Portland State is expecting at least a $5.2 million budget deficit for next year, and administrators are looking to increase enrollment and cut spending to balance the budget. The university is set to spend $2 million more than what Gov. Ted Kulongoski proposed to the state Legislature for the 2007-08 school year.
PSU expects $5.2 million budget deficit
Portland State is expecting at least a $5.2 million budget deficit for next year, and administrators are looking to increase enrollment and cut spending to balance the budget.
The university is set to spend $2 million more than what Gov. Ted Kulongoski proposed to the state Legislature for the 2007-08 school year. Administrators plan to try to increase enrollment, hire lower-paid faculty members, and cut costs throughout the university to offset the deficit.
Lindsay Desrochers, vice president for finance and administration, said the $2 million shortfall will reoccur each year unless the university receives additional state funding or finds an internal way to fix the problem.
Administrators also plan to cut $3.2 million from the budget next year to stabilize a 10 percent university fund balance, an emergency savings account that Portland State is required to maintain. The fund balance must be between 5 percent to 15 percent, and Desrochers said a 10 percent balance of PSU’s $199 million general fund is the optimal choice.
If the Legislature approves less of the governor’s budget when the state budget comes out in June, PSU could be forced to cut more from next year’s budget. Provost Roy Koch said the administration could be forced to eliminate jobs or programs, but they plan to bring in more tuition money and cut costs first.
“We are doing our best to try to minimize the impact,” Koch said. “We are trying to focus and accomplish this without reduction in support staff or academic staff.”
PSU was forced to reduce the budget by $4 million for 2006-07, causing reductions like $400,000 from the library’s budget from 2005-06.

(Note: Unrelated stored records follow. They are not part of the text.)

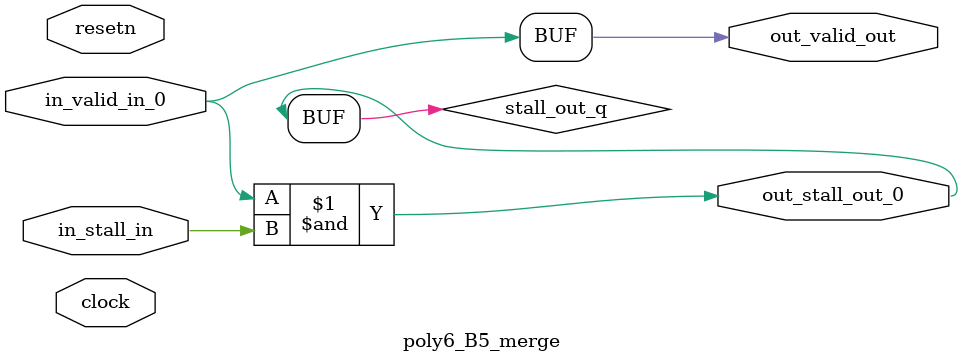
<source format=sv>



(* altera_attribute = "-name AUTO_SHIFT_REGISTER_RECOGNITION OFF; -name MESSAGE_DISABLE 10036; -name MESSAGE_DISABLE 10037; -name MESSAGE_DISABLE 14130; -name MESSAGE_DISABLE 14320; -name MESSAGE_DISABLE 15400; -name MESSAGE_DISABLE 14130; -name MESSAGE_DISABLE 10036; -name MESSAGE_DISABLE 12020; -name MESSAGE_DISABLE 12030; -name MESSAGE_DISABLE 12010; -name MESSAGE_DISABLE 12110; -name MESSAGE_DISABLE 14320; -name MESSAGE_DISABLE 13410; -name MESSAGE_DISABLE 113007; -name MESSAGE_DISABLE 10958" *)
module poly6_B5_merge (
    input wire [0:0] in_stall_in,
    input wire [0:0] in_valid_in_0,
    output wire [0:0] out_stall_out_0,
    output wire [0:0] out_valid_out,
    input wire clock,
    input wire resetn
    );

    wire [0:0] stall_out_q;


    // stall_out(LOGICAL,6)
    assign stall_out_q = in_valid_in_0 & in_stall_in;

    // out_stall_out_0(GPOUT,4)
    assign out_stall_out_0 = stall_out_q;

    // out_valid_out(GPOUT,5)
    assign out_valid_out = in_valid_in_0;

endmodule

</source>
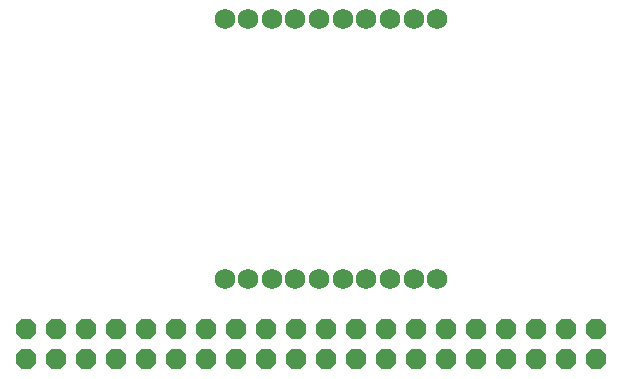
<source format=gbs>
G75*
G70*
%OFA0B0*%
%FSLAX24Y24*%
%IPPOS*%
%LPD*%
%AMOC8*
5,1,8,0,0,1.08239X$1,22.5*
%
%ADD10C,0.0680*%
%ADD11OC8,0.0680*%
D10*
X007726Y004086D03*
X008513Y004086D03*
X009301Y004086D03*
X010088Y004086D03*
X010876Y004086D03*
X011663Y004086D03*
X012450Y004086D03*
X013238Y004086D03*
X014025Y004086D03*
X014813Y004086D03*
X014813Y012747D03*
X014025Y012747D03*
X013238Y012747D03*
X012450Y012747D03*
X011663Y012747D03*
X010876Y012747D03*
X010088Y012747D03*
X009301Y012747D03*
X008513Y012747D03*
X007726Y012747D03*
D11*
X001100Y001417D03*
X002100Y001417D03*
X003100Y001417D03*
X004100Y001417D03*
X005100Y001417D03*
X006100Y001417D03*
X007100Y001417D03*
X008100Y001417D03*
X009100Y001417D03*
X010100Y001417D03*
X011100Y001417D03*
X012100Y001417D03*
X013100Y001417D03*
X014100Y001417D03*
X015100Y001417D03*
X016100Y001417D03*
X017100Y001417D03*
X018100Y001417D03*
X019100Y001417D03*
X020100Y001417D03*
X020100Y002417D03*
X019100Y002417D03*
X018100Y002417D03*
X017100Y002417D03*
X016100Y002417D03*
X015100Y002417D03*
X014100Y002417D03*
X013100Y002417D03*
X012100Y002417D03*
X011100Y002417D03*
X010100Y002417D03*
X009100Y002417D03*
X008100Y002417D03*
X007100Y002417D03*
X006100Y002417D03*
X005100Y002417D03*
X004100Y002417D03*
X003100Y002417D03*
X002100Y002417D03*
X001100Y002417D03*
M02*

</source>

In order to save PSU staff from losing their jobs, Koch and Desrochers say they plan to replace departing full-time professors with assistant professors, who are generally paid much less, and to increase enrollment. Enrollment decreased by about 300 students from 2005 to 2006.
“Things like that don’t hurt our ability to carry out our programs,” Koch said.
Chair of the Faculty Senate Budget Committee, Ray Johnson said raising graduate-level tuition might also be an option. He said undergraduate tuition levels are capped, but graduate levels are not.
The choice between raising tuition and cutting necessary programs is clear, Johnson said.
“If the choice is raising tuition or cutting vital courses you might choose to raise tuition rather than cutting things that are essential to the institution,” Johnson said.
Portland State must cut the additional $3.2 million because the university has used the fund balance to offset previous budget deficits and spending. In the last three years the fund balance has dropped from $22.5 million to about $17 million.
The fund balance currently sits at around 8 percent of the total budget. At the start of this school year, the budget was about 10.7 percent.
“(We are going) to try and balance the revenue and expenses so we aren’t using our savings account on a regular basis,” Koch said.
One percent of enrollment is equal to about $800,000, according to Desrochers. To find $5.2 million dollars in revenue through tuition, PSU would have to increase enrollment by about 6.5 percent, or nearly 1,500 new students, next year.
Desrochers said PSU would not find that many new students this year, but can find enough to significantly affect the budget.
The hope, Desrochers said, is to find enough new students to cover $1 million to $ 1.5 million of the shortfall. After that, the university would find other ways to tighten up spending, including cutting equipment costs and paying closer attention to spending in departments at PSU, specifically the College of Liberal Arts and Sciences.
She said administrators might work on curriculum, making sure classes are full to cover the cost.
Koch said the other plan, replacing retiring full-time professors with assistant professors, will not hurt the university, unlike eliminating the positions altogether.
“When we hire someone at a junior rank to replace a senior rank, we can put that into the reduction of ongoing expenses,” Koch said. “Things like that don’t hurt our ability to carry out our programs.”
“I don’t know that that’s a viable long-term solution,” said Johnson, who is also a professor of accounting. The university would be unable to know exactly when full-time professors are going to retire and it can’t force retirement on them, he said.
Desrochers said she does not know whether positions will be cut or whether departments will feel major impacts, because funding at PSU depends on a final state budget. She said she is confident that the university can find the money.
The final fund allotment for Portland State, due in June by the Legislature, could be notably less than even the governor’s recommended budget, Koch said, forcing PSU to go back and redo the budget process.
“We have to play this balancing game,” Koch said. “Letting people know what we want to do next year before we know how much money we’re going to have.”
The University Budget Team, which includes Desrochers and Koch, is meeting today to finalize a budget recommendation based on proposals from all departments on campus. Their recommendation will be delivered to the Faculty Senate Budget Committee April 2 with a final proposal delivered to PSU President Daniel Bernstine on April 23.
Two open budget forums are set to be held April 9 and 11.